§ **WHAT YOU HAVE TO DO**:
Only the lines below, from the one with "Software Version Name" through the one with "higher yesterday afternoon.", are to be written out, exactly.

Page-level text extractions:

----------------

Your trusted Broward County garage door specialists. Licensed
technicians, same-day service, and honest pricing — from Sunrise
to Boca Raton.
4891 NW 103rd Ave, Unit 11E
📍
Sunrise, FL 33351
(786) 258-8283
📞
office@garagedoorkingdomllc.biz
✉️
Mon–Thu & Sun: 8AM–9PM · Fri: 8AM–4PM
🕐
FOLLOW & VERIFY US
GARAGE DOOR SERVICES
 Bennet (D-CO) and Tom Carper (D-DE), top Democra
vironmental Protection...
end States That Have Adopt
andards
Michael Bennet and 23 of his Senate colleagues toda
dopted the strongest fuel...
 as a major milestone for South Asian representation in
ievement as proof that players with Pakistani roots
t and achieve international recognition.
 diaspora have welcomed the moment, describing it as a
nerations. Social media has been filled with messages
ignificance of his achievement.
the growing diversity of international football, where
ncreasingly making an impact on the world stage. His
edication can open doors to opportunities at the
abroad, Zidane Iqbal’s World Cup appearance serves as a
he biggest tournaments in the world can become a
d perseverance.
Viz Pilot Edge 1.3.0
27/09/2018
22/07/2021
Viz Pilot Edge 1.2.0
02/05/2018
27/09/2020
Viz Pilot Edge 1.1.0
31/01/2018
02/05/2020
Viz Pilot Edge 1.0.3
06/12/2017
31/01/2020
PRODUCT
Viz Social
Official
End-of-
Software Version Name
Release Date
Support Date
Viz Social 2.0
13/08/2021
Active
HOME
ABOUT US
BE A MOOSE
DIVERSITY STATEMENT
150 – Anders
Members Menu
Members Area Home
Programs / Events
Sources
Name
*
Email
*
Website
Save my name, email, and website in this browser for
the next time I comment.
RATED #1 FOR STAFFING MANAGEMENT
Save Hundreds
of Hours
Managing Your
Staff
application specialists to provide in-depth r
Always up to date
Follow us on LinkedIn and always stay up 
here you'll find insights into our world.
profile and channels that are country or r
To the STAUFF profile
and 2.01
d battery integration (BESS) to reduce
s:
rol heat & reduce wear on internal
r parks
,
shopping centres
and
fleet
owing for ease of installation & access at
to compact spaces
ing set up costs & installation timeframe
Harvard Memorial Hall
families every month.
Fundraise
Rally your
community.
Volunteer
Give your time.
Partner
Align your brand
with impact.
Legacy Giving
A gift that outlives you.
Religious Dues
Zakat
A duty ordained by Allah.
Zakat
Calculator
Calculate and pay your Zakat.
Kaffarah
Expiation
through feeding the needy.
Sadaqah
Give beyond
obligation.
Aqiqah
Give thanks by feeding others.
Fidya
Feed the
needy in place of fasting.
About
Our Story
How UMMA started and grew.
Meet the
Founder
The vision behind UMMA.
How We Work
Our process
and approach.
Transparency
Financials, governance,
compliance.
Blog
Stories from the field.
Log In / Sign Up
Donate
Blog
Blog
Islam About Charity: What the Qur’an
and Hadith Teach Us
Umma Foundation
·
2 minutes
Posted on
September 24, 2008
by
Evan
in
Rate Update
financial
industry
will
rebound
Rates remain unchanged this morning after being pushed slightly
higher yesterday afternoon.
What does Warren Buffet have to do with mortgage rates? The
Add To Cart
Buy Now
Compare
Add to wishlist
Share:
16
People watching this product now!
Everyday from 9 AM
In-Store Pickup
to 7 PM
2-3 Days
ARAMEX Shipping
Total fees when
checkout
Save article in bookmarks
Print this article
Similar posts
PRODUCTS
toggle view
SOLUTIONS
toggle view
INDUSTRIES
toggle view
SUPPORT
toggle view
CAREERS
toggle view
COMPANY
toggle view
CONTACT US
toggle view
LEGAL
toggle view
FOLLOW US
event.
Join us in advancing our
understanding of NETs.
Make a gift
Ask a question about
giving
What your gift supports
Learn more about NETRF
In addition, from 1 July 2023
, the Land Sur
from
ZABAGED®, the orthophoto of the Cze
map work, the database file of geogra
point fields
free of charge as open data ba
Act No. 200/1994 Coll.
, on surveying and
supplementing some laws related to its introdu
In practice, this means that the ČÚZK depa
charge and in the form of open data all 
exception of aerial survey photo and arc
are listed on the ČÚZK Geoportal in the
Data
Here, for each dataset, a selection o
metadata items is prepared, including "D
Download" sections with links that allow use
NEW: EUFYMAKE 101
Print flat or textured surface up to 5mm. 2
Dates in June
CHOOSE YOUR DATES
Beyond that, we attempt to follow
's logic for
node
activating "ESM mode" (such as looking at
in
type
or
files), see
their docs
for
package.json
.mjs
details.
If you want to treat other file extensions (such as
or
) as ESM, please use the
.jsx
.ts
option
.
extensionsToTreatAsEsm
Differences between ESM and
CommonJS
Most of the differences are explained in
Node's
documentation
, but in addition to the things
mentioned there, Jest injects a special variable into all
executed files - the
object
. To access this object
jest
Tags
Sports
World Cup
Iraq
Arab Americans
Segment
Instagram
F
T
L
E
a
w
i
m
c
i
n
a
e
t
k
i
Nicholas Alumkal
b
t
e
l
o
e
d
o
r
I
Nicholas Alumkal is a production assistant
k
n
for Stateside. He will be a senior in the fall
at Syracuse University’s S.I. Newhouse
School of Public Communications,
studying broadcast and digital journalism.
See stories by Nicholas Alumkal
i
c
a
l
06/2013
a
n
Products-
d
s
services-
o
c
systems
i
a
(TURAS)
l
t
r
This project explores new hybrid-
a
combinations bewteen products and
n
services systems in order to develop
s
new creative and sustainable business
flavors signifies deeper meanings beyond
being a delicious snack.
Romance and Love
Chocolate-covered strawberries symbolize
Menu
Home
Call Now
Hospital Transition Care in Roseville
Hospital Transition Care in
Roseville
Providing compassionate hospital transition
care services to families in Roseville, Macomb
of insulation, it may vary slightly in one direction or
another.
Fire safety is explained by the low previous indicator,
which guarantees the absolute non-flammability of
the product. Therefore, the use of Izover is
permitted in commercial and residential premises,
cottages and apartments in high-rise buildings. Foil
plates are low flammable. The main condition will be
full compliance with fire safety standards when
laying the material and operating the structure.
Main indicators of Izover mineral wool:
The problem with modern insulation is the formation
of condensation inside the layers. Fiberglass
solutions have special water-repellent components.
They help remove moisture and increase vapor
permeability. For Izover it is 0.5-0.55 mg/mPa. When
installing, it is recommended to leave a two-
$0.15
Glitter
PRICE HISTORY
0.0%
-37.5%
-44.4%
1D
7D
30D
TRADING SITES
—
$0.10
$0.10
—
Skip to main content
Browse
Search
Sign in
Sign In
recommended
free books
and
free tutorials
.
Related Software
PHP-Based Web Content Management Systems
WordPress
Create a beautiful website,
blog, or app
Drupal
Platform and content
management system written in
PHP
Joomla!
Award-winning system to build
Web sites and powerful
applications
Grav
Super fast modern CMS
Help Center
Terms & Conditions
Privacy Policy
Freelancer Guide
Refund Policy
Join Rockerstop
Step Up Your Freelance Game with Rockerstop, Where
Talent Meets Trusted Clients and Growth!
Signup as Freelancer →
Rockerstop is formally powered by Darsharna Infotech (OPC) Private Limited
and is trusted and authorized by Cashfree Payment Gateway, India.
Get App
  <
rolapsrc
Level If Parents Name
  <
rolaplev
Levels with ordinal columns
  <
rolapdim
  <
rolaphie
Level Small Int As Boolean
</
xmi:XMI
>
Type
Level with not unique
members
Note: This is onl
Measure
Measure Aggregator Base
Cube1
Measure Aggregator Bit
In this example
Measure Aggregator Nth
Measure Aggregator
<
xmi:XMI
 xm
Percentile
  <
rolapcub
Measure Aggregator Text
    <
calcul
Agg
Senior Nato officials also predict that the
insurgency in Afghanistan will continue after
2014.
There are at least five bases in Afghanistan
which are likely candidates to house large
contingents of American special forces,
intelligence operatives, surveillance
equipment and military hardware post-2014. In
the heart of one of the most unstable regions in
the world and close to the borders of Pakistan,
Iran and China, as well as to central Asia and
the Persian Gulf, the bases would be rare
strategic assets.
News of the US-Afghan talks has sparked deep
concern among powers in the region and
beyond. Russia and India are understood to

----------------

§ **EXERCISE SOLUTION**:
Software Version Name
Release Date
Support Date
Viz Social 2.0
13/08/2021
Active
HOME
ABOUT US
BE A MOOSE
DIVERSITY STATEMENT
150 – Anders
Members Menu
Members Area Home
Programs / Events
Sources
Name
*
Email
*
Website
Save my name, email, and website in this browser for
the next time I comment.
RATED #1 FOR STAFFING MANAGEMENT
Save Hundreds
of Hours
Managing Your
Staff
application specialists to provide in-depth r
Always up to date
Follow us on LinkedIn and always stay up 
here you'll find insights into our world.
profile and channels that are country or r
To the STAUFF profile
and 2.01
d battery integration (BESS) to reduce
s:
rol heat & reduce wear on internal
r parks
,
shopping centres
and
fleet
owing for ease of installation & access at
to compact spaces
ing set up costs & installation timeframe
Harvard Memorial Hall
families every month.
Fundraise
Rally your
community.
Volunteer
Give your time.
Partner
Align your brand
with impact.
Legacy Giving
A gift that outlives you.
Religious Dues
Zakat
A duty ordained by Allah.
Zakat
Calculator
Calculate and pay your Zakat.
Kaffarah
Expiation
through feeding the needy.
Sadaqah
Give beyond
obligation.
Aqiqah
Give thanks by feeding others.
Fidya
Feed the
needy in place of fasting.
About
Our Story
How UMMA started and grew.
Meet the
Founder
The vision behind UMMA.
How We Work
Our process
and approach.
Transparency
Financials, governance,
compliance.
Blog
Stories from the field.
Log In / Sign Up
Donate
Blog
Blog
Islam About Charity: What the Qur’an
and Hadith Teach Us
Umma Foundation
·
2 minutes
Posted on
September 24, 2008
by
Evan
in
Rate Update
financial
industry
will
rebound
Rates remain unchanged this morning after being pushed slightly
higher yesterday afternoon.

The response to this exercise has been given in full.